Theories of evolutionary development suggest that one of our strongest instincts is to survive. We’re familiar with phrases like the survival of the fittest and only the strongest will survive. We’re also familiar with the concepts of self-sacrifice: Inuit elders who can contribute to the community no longer and decide to die, Buddhist monks who self-immolate as the ultimate protest against political cruelties, Jesus who sacrificed his life for the greater good. Many who die by suicide write similar ideas: my family would be better off without me. I’m too much of a burden. You’ll stop worrying when I’m gone. Could suicide be construed as the ultimate sacrifice? Might the choice to die be seen as the ultimate act of love? Whether a person makes the decision to die as a result of terminal illness, or because of relentless sadness, might the intention be to lessen the burden on those they love? Might the wish be that self-sacrifice will release some of the tensions and anxieties of those left behind?

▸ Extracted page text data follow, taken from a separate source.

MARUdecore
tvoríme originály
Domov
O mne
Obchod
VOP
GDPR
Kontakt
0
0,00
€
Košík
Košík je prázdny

From this viewpoint I find it hard to think of suicide as a selfish act. That seems to me to be too harsh. I shrink from the idea that suicide weeds out the psychologically weak rather like the plagues and epidemics that have decimated the physically weak. But it leads me to wonder whether we could begin to think of suicide under different categories, begin to see those who choose to die as different from each other, making their decisions from varying points of view. Could we consider seeing suicide under such headings as; those who struggle with a fragmented mind and choose to die, those who are in the later years of their life and, like the Inuit, choose death in order that others might live, those who feel they are too much of a burden and that their suicide will provide relief to their families. Might we look at the issue of suicide not from one perspective but from different origins, and find ways to talk about suicide from a wider breadth of vision.

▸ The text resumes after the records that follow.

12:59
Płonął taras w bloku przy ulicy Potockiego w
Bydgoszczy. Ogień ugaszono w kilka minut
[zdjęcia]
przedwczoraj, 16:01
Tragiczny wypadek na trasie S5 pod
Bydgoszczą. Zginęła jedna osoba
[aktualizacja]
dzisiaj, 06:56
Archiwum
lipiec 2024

The medical model of treating the body by separating different systems, rather than only as a single system might provide an approach. While medical advances have greatly improved our physical bodies, we have far to go in our understanding of our psychological selves. Could we separate young people and their struggles to live from older people and their wish to die? Could we separate a young mother who sacrifices herself and her child in order that her child will not have to go through the torment she has known, from the terminal illness sufferer who chooses to die with dignity?  While holding our holistic approach could we also consider a person from a psychological systems perspective, a psychological etiology?

As people; parents, friends and colleagues how do we cope? As practitioners and supervisors how do we manage amidst a sorrow which must remain private? Shock, surprise and sadness have been my initial reactions to the deaths by suicide that I have encountered. Relationships with people I loved and valued have ended abruptly. There has been no therapeutic ending, nothing to soften the violent severing of our connection. I hold and contain, but often that is so painful. I let go and trust that the universe will support me, but that too can provoke anxiety about who might be next. Ritual helps: candles, spaces and silence in the natural environment, birdsong, and my abundant pond which throbs and heaves with fish, frogs and pond skaters. Laughter with friends, being with my cherished family and breathing gently into our shared air helps to steady me. Yet pain remains in my heart for those who could struggle no more. My wish is that those who have chosen an untimely death, and those who remain to grieve find gentleness and comfort. One thing I know, I will not forget them.

Mary de Courcy is a psychotherapist, supervisor and trainer in Dublin.